Toyota must target media
by Stephan Shakespeare in Automotive, BrandIndex, Commentary, Consumer and Editor's picks
Wed January 30, 2013 10:06 a.m. GMT
YouGov CEO, Stephan Shakespeare, suggests Toyota should target the media to aid its recovery
In October 2012 Toyota recalled 7.4 million cars due to an electric window fault. The recall had an immediate impact on perception of the brand, according to our surveys.
The YouGov Impression measure on BrandIndex dropped from the mid +20s to the mid-teens – a small yet significant fall in perception.
Knowing exactly which consumers switched their view from positive to negative would be key to informing Toyota’s response to the crisis. By taking the people we know were positive about Toyota back in the summer and we know are now negative, and overlaying all the other data that we hold on them – profiling information, media consumption, car ownership – I can focus on the precise type of people that Toyota lost and need to win back.
Driving up new customers
From this I have drawn a number of conclusions – current customers have remained positive, so it is only potential customers they need to worry about.
Those that have become negative have lost confidence in the brand’s reliability so regaining that perception of reliability is the key.
But the conclusion that I want to focus on is this: who are the people who have turned negative?
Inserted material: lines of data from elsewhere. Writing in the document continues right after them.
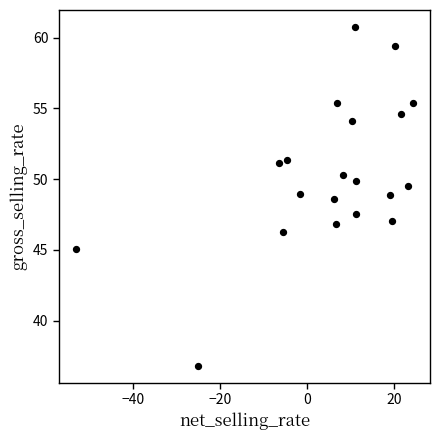

What is the range of Y values (max minus min)?

23.9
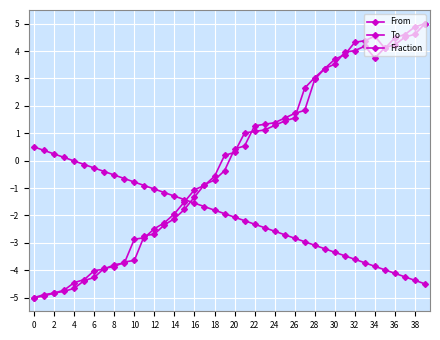

How many data points does each series have?

40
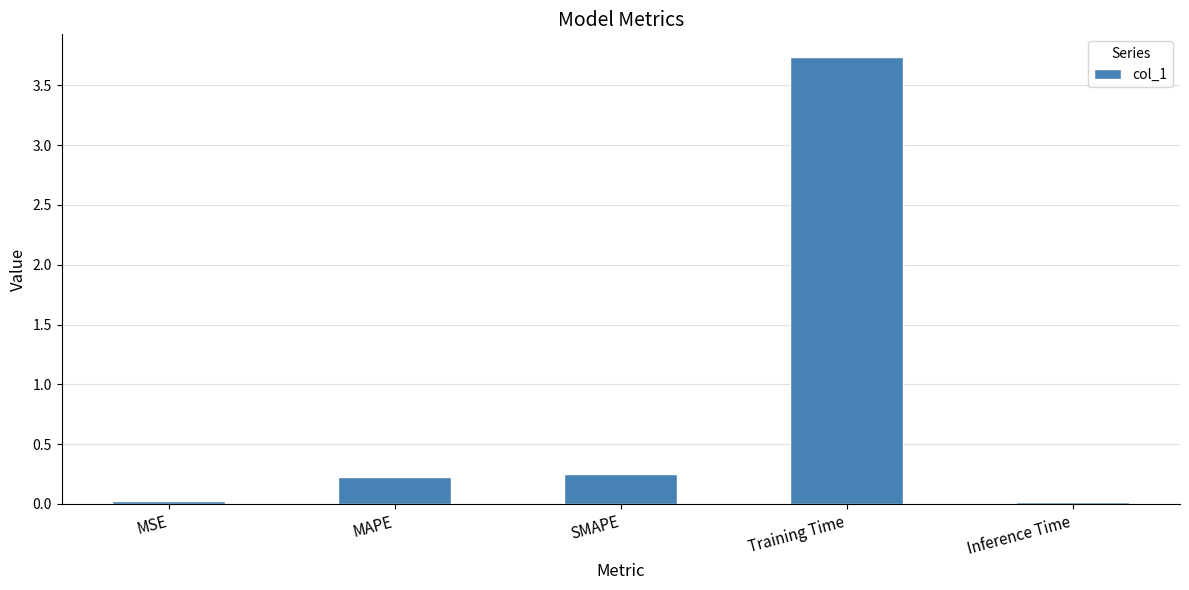

The chart shows a value of 5.3 at Training Time. True or false?

False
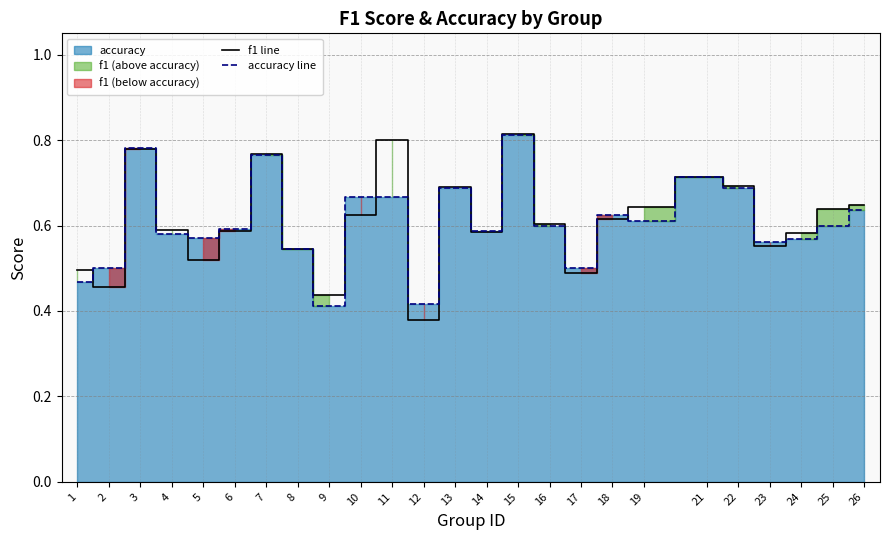

Which category has the highest value across all series?

15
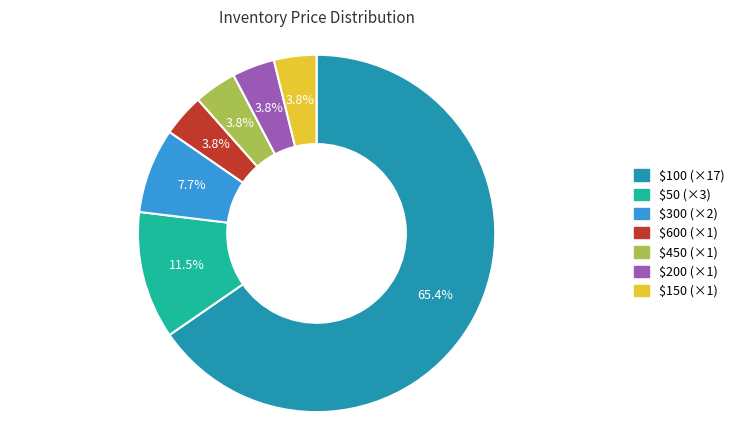

Does any single category account for the majority?

Yes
There is one clear story – they are people who interact with news – 90% watch TV news and 59% are broadsheet readers.
Negative switchers chart
Toyota has suffered a news-based crisis. I would advise responding with a media campaign targeting the news media in order to regain the lost perception. This ability to target with ever greater precision is what the new world of connected data offers, and the winners of the future will be the companies who understand and harness this.
Predicting the future
Speaking of winners, I must boast about a recent YouGov win – YouGov's InvestorView prediction of fourth quarter iPhone sales made three weeks before Apple’s announcement was within 0.05% of actual sales, demonstrating that consumer insight can effectively be used to predict the future.